What you are asked to do: Repeat the listing exactly. Do not carry over any pictures.

Supplied records below:

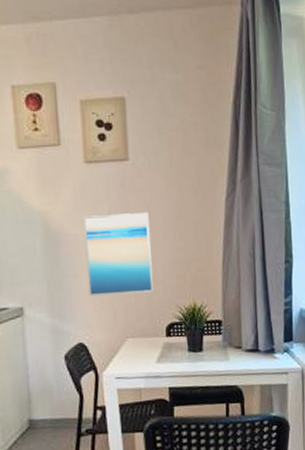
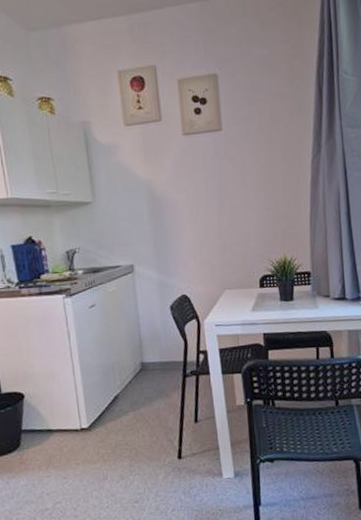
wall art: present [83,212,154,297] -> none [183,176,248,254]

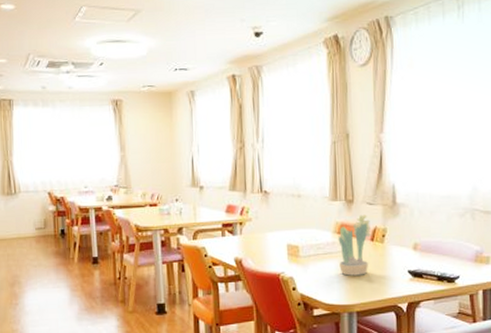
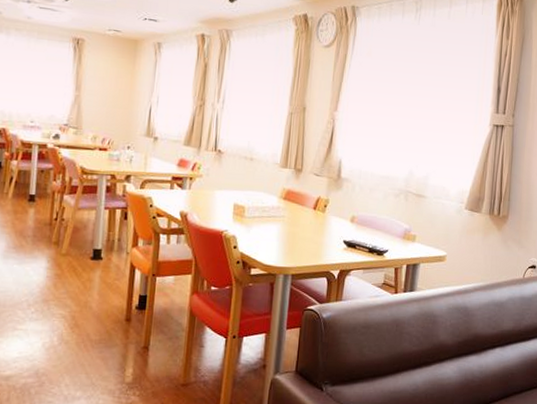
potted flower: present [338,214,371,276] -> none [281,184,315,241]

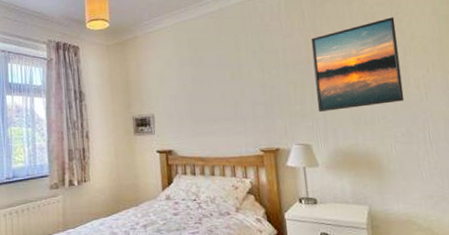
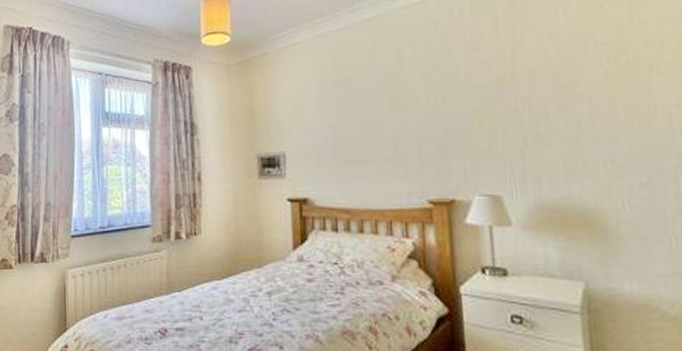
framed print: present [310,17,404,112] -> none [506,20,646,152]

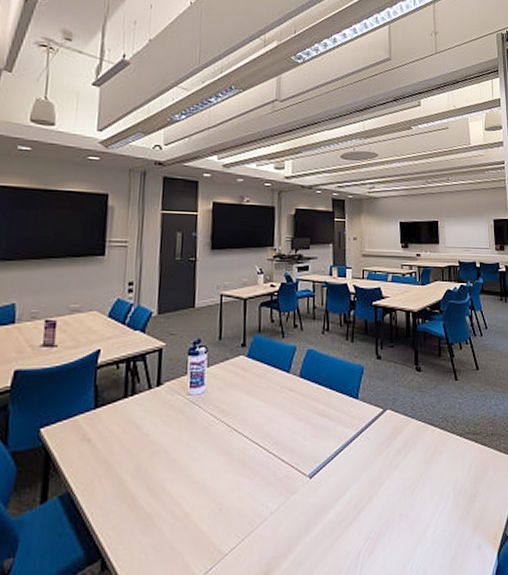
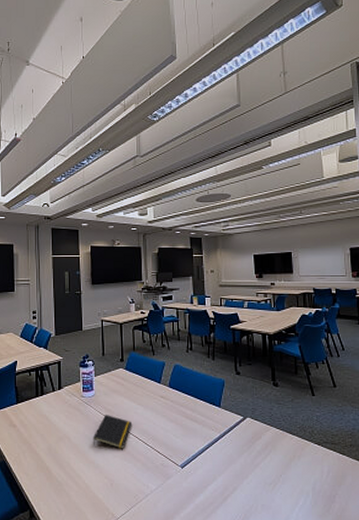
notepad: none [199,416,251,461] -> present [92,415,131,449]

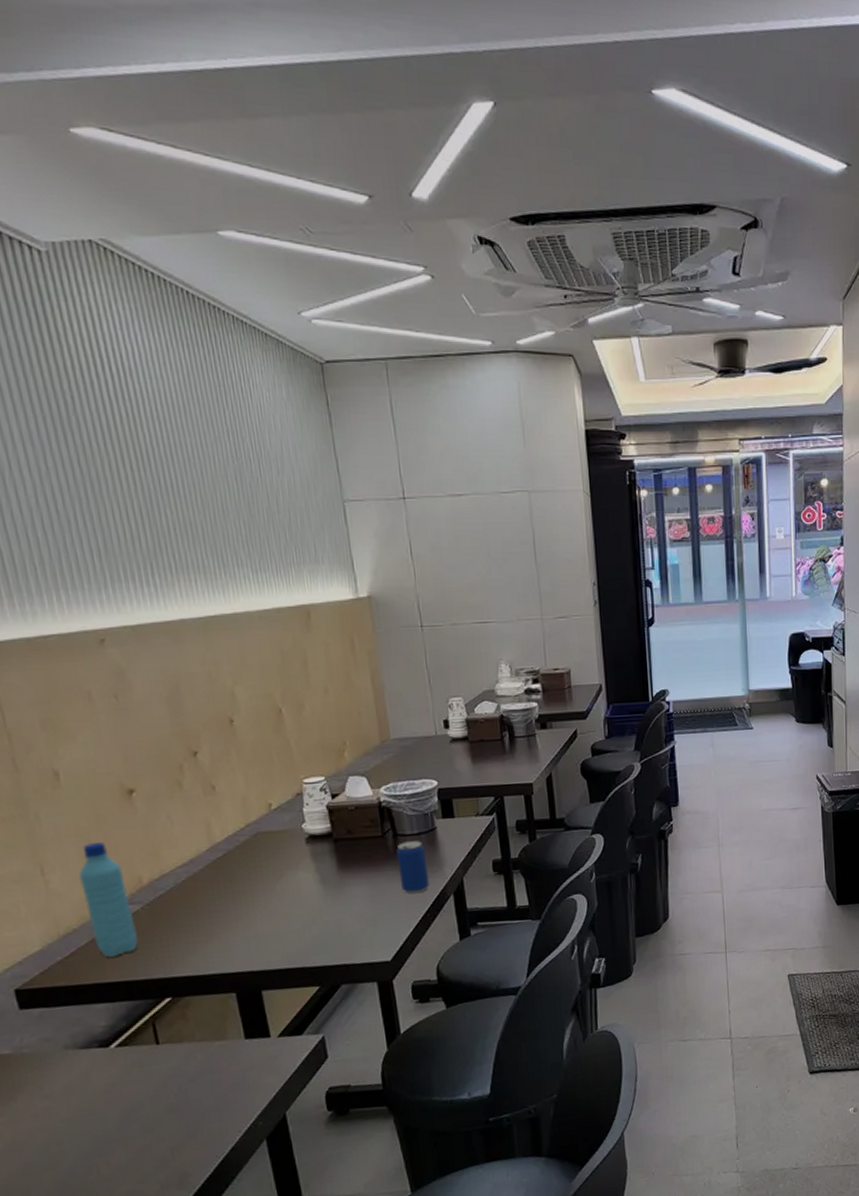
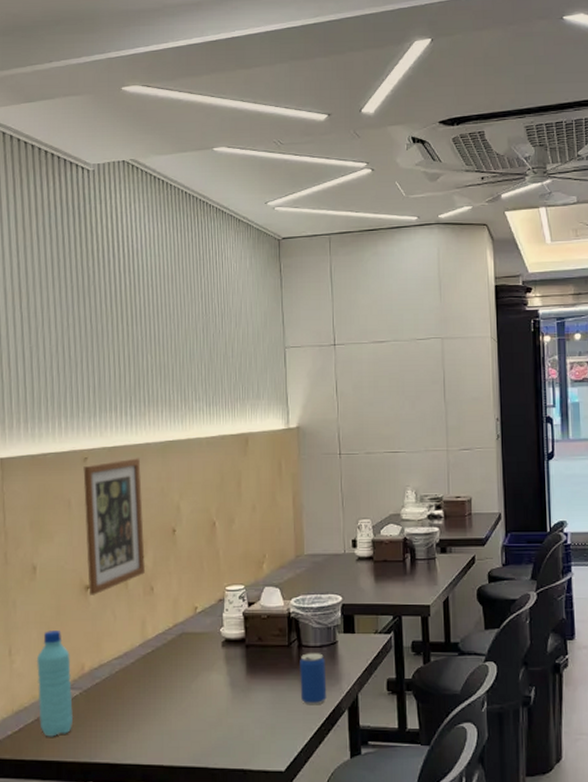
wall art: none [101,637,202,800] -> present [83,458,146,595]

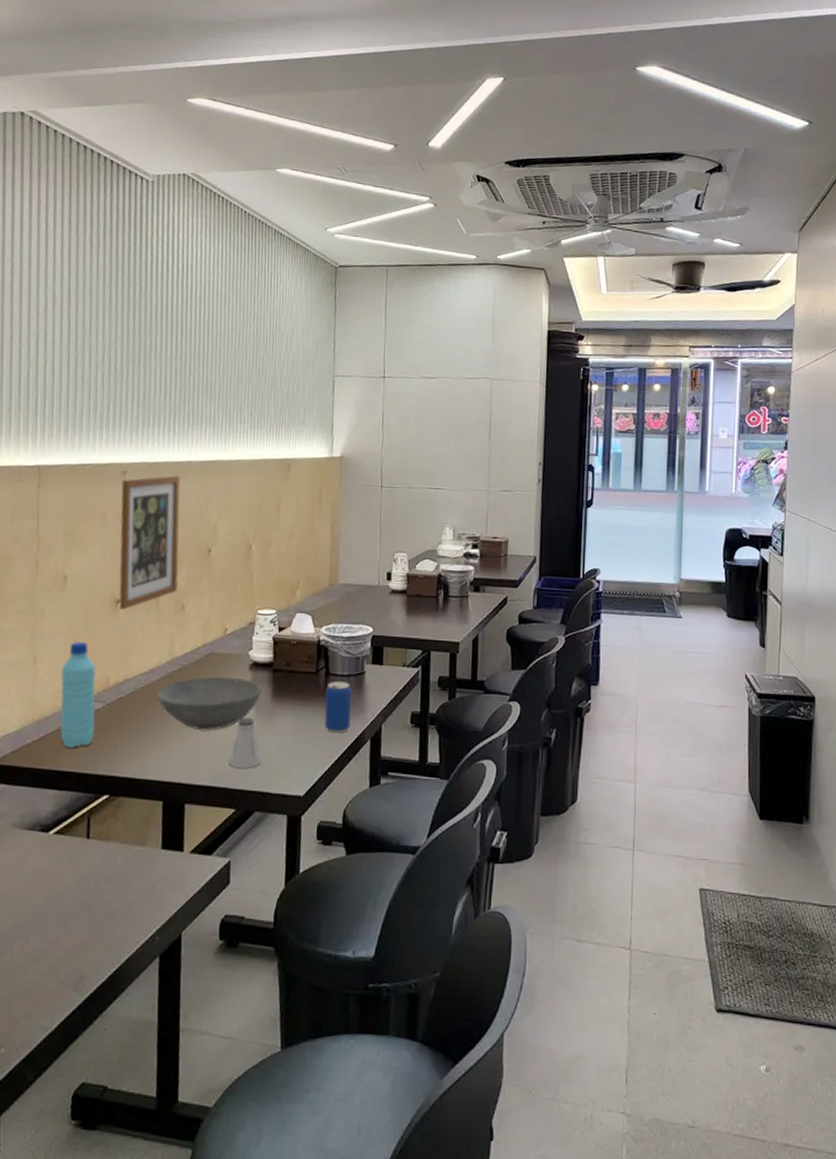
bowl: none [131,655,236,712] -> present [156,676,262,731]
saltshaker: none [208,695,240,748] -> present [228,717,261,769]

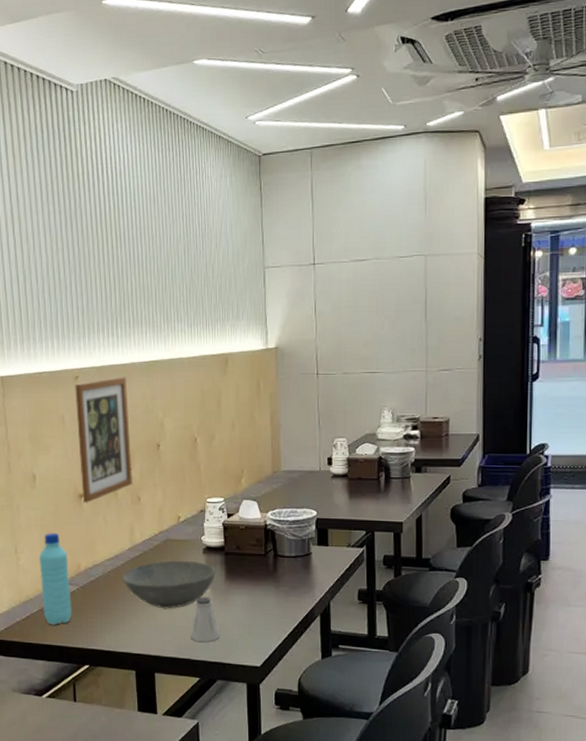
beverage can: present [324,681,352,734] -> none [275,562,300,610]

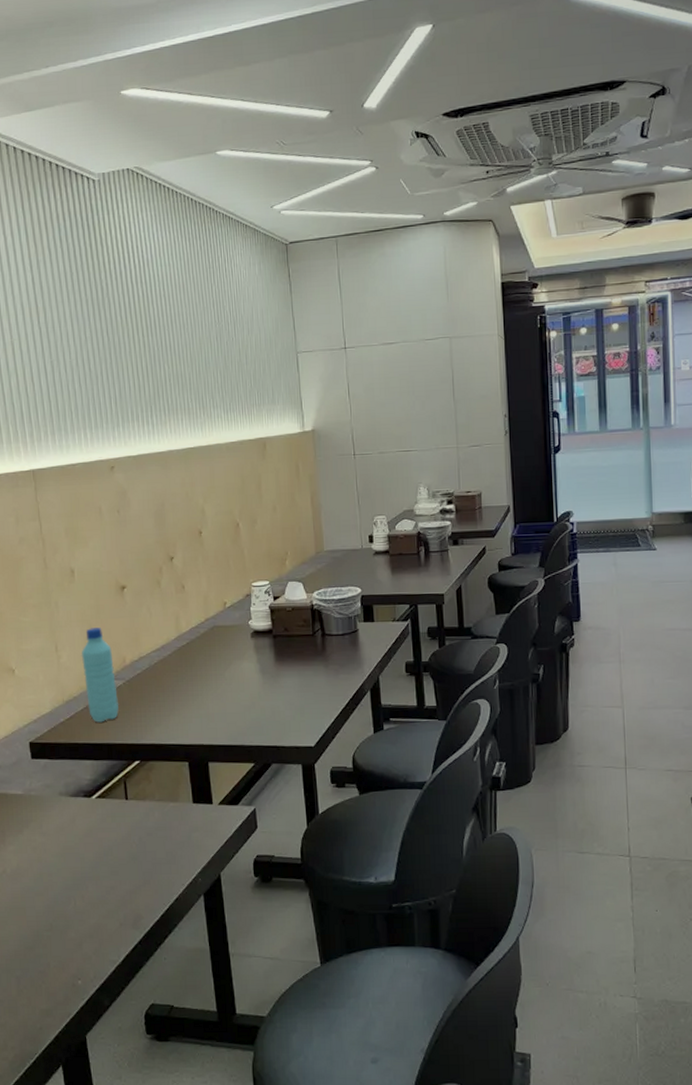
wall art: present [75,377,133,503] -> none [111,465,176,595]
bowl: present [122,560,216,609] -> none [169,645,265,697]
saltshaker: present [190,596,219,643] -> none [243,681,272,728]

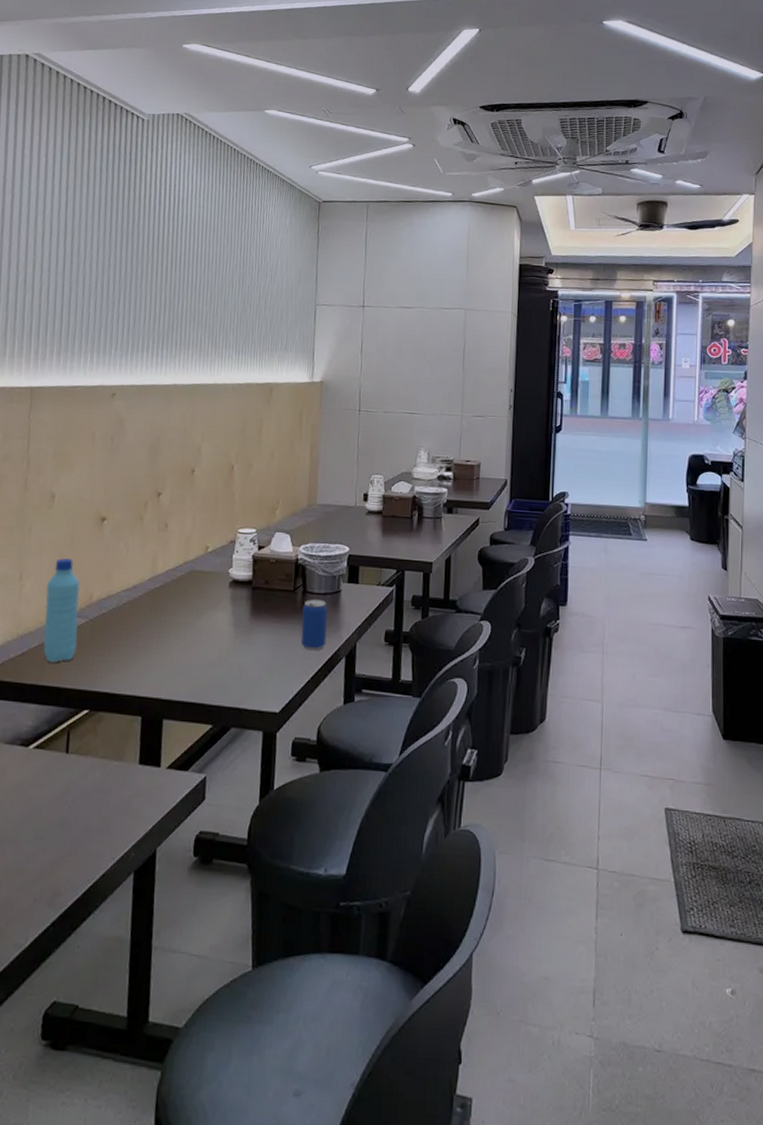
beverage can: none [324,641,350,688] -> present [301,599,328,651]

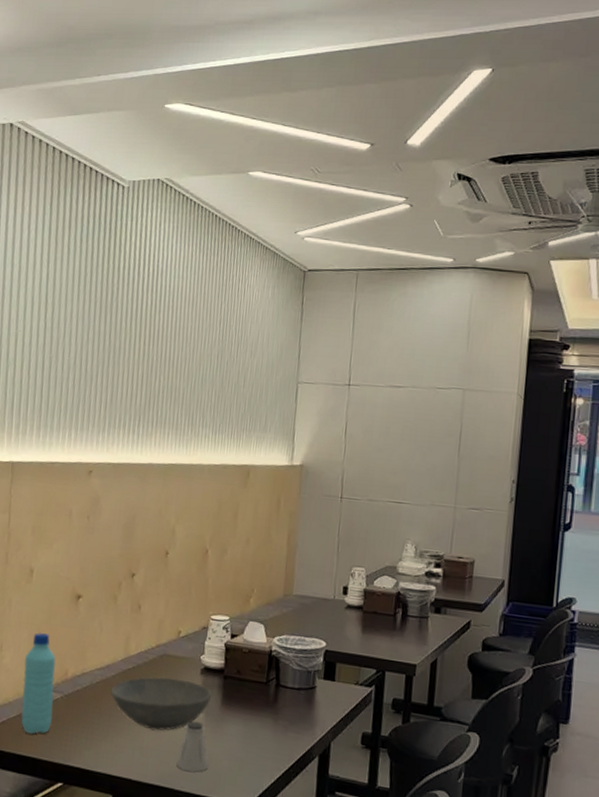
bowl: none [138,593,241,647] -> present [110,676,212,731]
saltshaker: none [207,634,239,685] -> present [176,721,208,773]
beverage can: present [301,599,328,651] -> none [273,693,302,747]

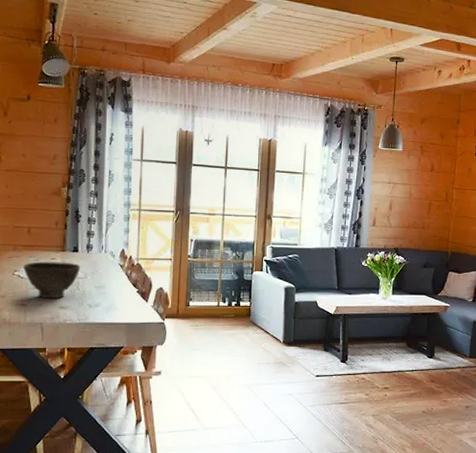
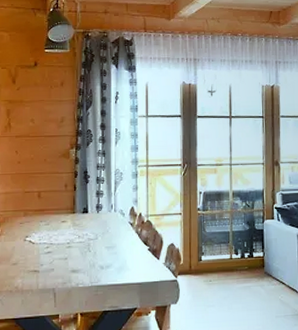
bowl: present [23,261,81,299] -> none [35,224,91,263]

End of Supplied records.

Answer space:
wall art: present [83,212,154,297] -> none [183,176,248,254]

potted flower: present [338,214,371,276] -> none [281,184,315,241]

framed print: present [310,17,404,112] -> none [506,20,646,152]

notepad: none [199,416,251,461] -> present [92,415,131,449]

wall art: none [101,637,202,800] -> present [83,458,146,595]

bowl: none [131,655,236,712] -> present [156,676,262,731]
saltshaker: none [208,695,240,748] -> present [228,717,261,769]

beverage can: present [324,681,352,734] -> none [275,562,300,610]

wall art: present [75,377,133,503] -> none [111,465,176,595]
bowl: present [122,560,216,609] -> none [169,645,265,697]
saltshaker: present [190,596,219,643] -> none [243,681,272,728]

beverage can: none [324,641,350,688] -> present [301,599,328,651]

bowl: none [138,593,241,647] -> present [110,676,212,731]
saltshaker: none [207,634,239,685] -> present [176,721,208,773]
beverage can: present [301,599,328,651] -> none [273,693,302,747]

bowl: present [23,261,81,299] -> none [35,224,91,263]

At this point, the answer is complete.